Clinton Township, Macomb Township
Proposed bond law hands taxpayers debt bill
Published December 21, 2012
CLINTON TOWNSHIP — While not as severe as its earlier version, a bill awaiting the governor’s signature still could mean a steep property tax increase throughout the next couple of years for residents living within heavily indebted school districts.
If signed, residents of the Chippewa Valley Schools district — one of about 60 school districts that would be affected by the bill’s passage — will see their property taxes go up next year. Further, they could see their tax bill increase by $200 within the next couple of years, according to the House Fiscal Agency.
The bill would revise the School Bond Qualification and Loan Program, a program that has been in existence since the 1960s. Through the program, school districts have been able to pay for large capital-improvement projects with bond money borrowed from the program’s revolving fund. The only stipulation was that the districts raise at least 7 mills from its residents to refund the state.
But at least 60 school districts are projected not to refund the program on time. Targeting those districts, the state Senate passed the original version of the bill largely based on the $143 million that CVS now owes the program. A wide range of critics from school superintendents to Republican lawmakers criticized that original version because it placed a $1.8 billion cap on the bond program, which HFA estimated would essentially close the program until 2040 because it estimates the program would not fall below that cap until that time.
Opponents also criticized the bill because, for residents living in one of the 60 districts, it called for a sudden increase in property taxes to meet that deadline.
CVS’ repayment date is 2040. But with the amount it collects annually from the 7.65 mills it levies for debt, it is not projected to pay the state back until 2058, according to HFA. The original bill would have increased the millage to about 10 mills next year, to meet the 2040 repayment date. That would have meant, for a house valued at $100,000, the household would pay an extra $275 a year in property taxes.
While no other school district owes nearly as much as CVS, the impact would have been harder on residents of behind-payment school districts with ever-decreasing house values.
“Some were probably going to hit 13 mills,” said Ben Gielczyk, a senior analyst from HFA.
The current bill, which passed in the House of Representatives and concurred in the Senate before landing on Gov. Rick Snyder’s desk, would peel back the $1.8 billion cap in 2016. Also, it would increase the millage on residents living within one of the 60 districts more gradually, but nonetheless, it would raise taxes.
Sen. John Pappageorge, R-Troy, the original author of the bond program bill, said he immediately supported the modifications made in the House.
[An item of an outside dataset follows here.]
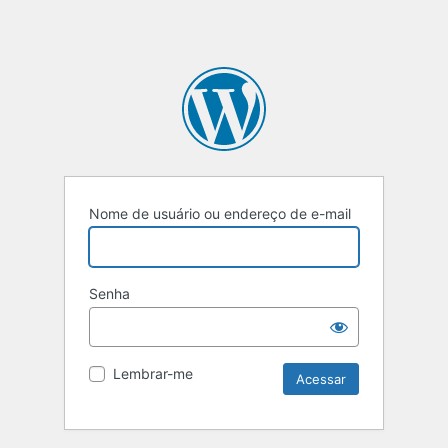
Nome de usuário ou endereço de e-mail
Senha
Lembrar-me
“The whole time they were working on it, I was paying attention, and soon as it came over (to the Senate) I said ‘Pass it, guys,’” Pappageorge said. “The changes are necessary, and it softens the blow on Chippewa Valley, for example. They still will have to pay, but it won’t be as stark.”
The millage increase in the bill is based on a formula suggested by CVS administrators.
CVS Superintendent Ronald Roberts said they requested that the formula be included in the bill so that it would have less impact on CVS residents.
The formula, according to the proposed bill, would take into account the percentage of decrease or increase of the district’s property values during the last five years.
“In the first year, whatever change occurred in taxable property value over the last five years, that change will be the (millage) increase in the first year,” Gielczyk said.
Essentially, the Department of Treasury will multiply the percentage of change by the district’s current millage to determine the increase limit.
In the following years, the formula will look only at property values of the previous year. If house values continued to decrease in that previous year, the millage increase for the next year would again be capped. If property values increased even slightly, the millage would jump that year to whatever rate is required for the district to pay back the state on time.
“The second it goes positive, that’s when it bumps up,” Gielczyk said.
As of print time, Snyder had not signed the bill, but Pappageorge believed it was only a matter of time, saying the governor was a supporter of the measure.
Because the degree of property tax increases will be based on future projections, the school district is not sure how the bill would affect its residents.
“I think, when January comes, we’ll really have a clearer picture of how this impacts Chippewa Valley,” Roberts said.